With the default file path-based mapping rules, this source data would be importing into Flywheel as:

(Destination Project)
- Subject: "Patient123"
  - Session: "Study20220423"
    - Acquisition: "Series1"
      - File: formA.pdf
      - File: report09.csv
      - ...
  - Session: "Study20230122"
  - ...
- Subject: "Patient456"
  - Session: "Study20221103"
- ...

Note a few nuances:

Container Labels: The source folder names are used as the container labels (e.g., "Patient123" is the Subject label).
No Zipping: The files are not grouped together and are stored in Flywheel individually as-is.
Arbitrary Files Types: Any type of file can be imported (not only DICOM).
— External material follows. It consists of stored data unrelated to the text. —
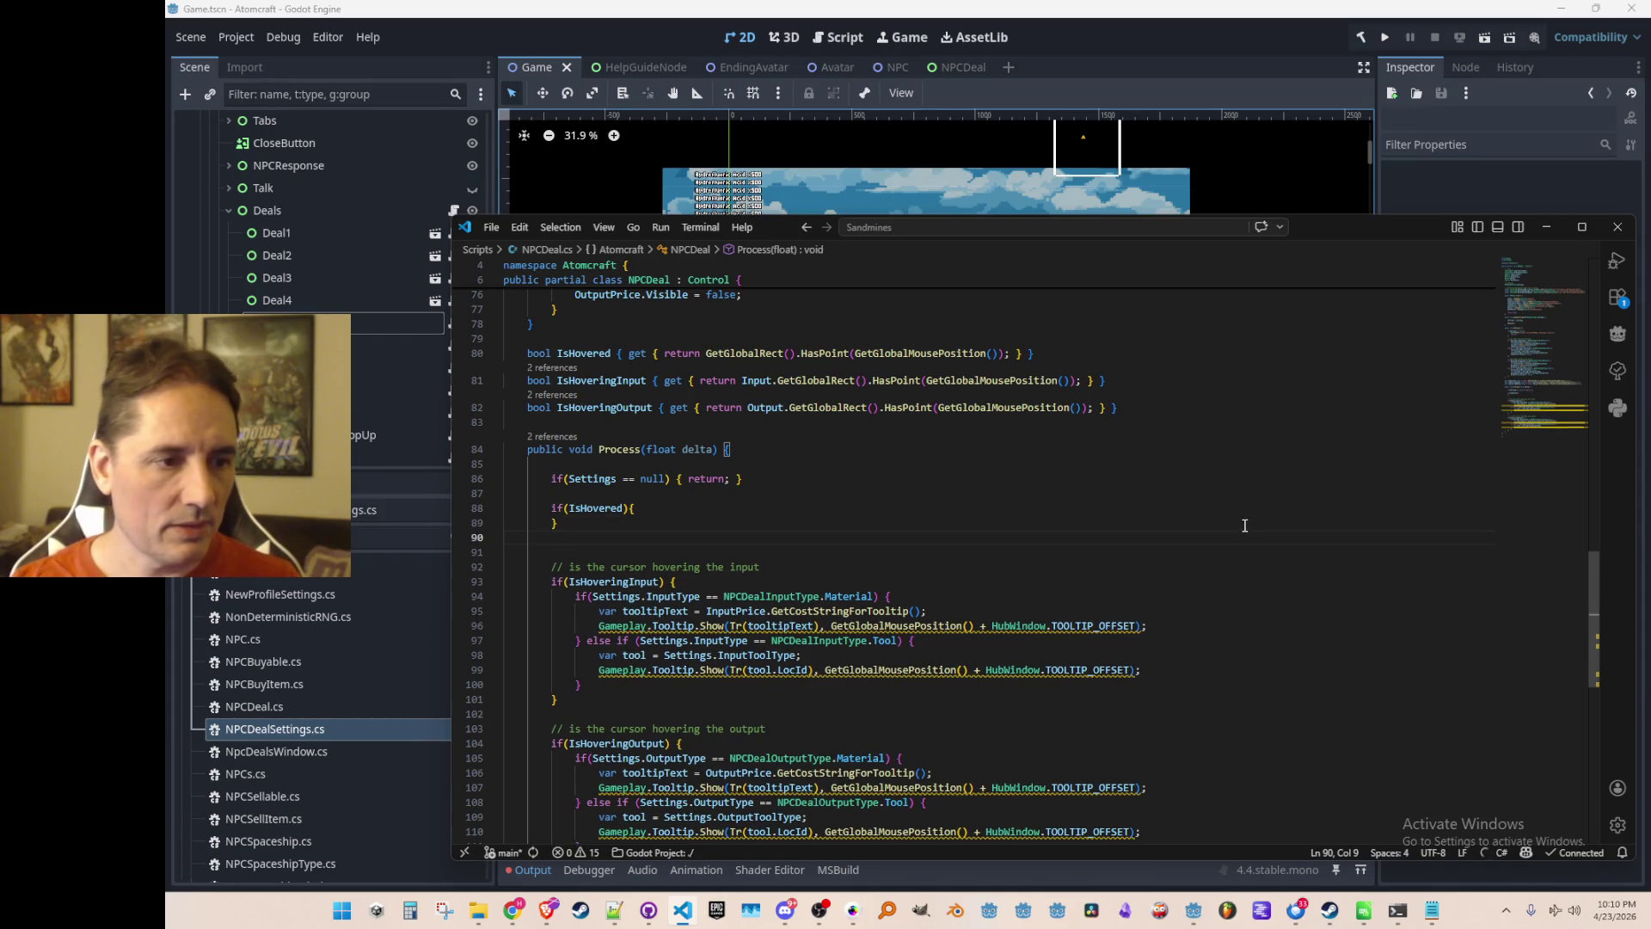
pyautogui.press('ctrl+z')
pyautogui.press('Up')
pyautogui.press('End')
pyautogui.press('Left')
pyautogui.press('Left')
pyautogui.write('== false')
pyautogui.press('Return')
The uploaded file will have its type automatically set in Flywheel according to the matching rules for File Types in Flywheel Core.

Container Attachments (Project, Subject, Session)

It is also possible to import additional files to be stored as attachments to Project, Subject, and Session containers.

To do this, simply place the files into the source folder representing the Flywheel container to which the file should be attached.

For example, consider the following source data structure:

- s3://myDataBucket
    - objectives-1.csv
    - /Patient123
        - tech-form-1.pdf
        - /Study20220423
            - study-notes-1.txt
            - /Series1
                - formA.pdf
                - report09.csv
                - ...
        - /Study20230122
        - ...
    - /Patient456
        - /Study20221103
    - /...

With the default file path-based mapping rules, this source data would be importing into Flywheel as:

(Destination Project)
- objectives-1.csv (Project attachment)
- Subject: "Patient123"
  - consent-form-1.pdf (Subject attachment)
  - Session: "Study20220423"
    - tech-notes-1.txt (Session attachment)
    - Acquisition: "Series1"
      - File: formA.pdf
      - File: report09.csv
      - ...
  - Session: "Study20230122"
  - ...
- Subject: "Patient456"
  - Session: "Study20221103"
- ...

Note how the following files are imported based on where they were located in the source folder structure:

objectives-1.csv is imported as an attachment to the Destination Project
consent-form-1.pdf is imported as an attachment to the Subject labeled Patient123 in the Destination Project
tech-notes-1.txt is imported as an attachment to the Session labeled Study20220423 of the Subjecte labeled Patent123 in the Destination Project

User-defined Mapping Rules

More information about user-defined mapping options can be found in the new (BETA) CLI docs for the import run command.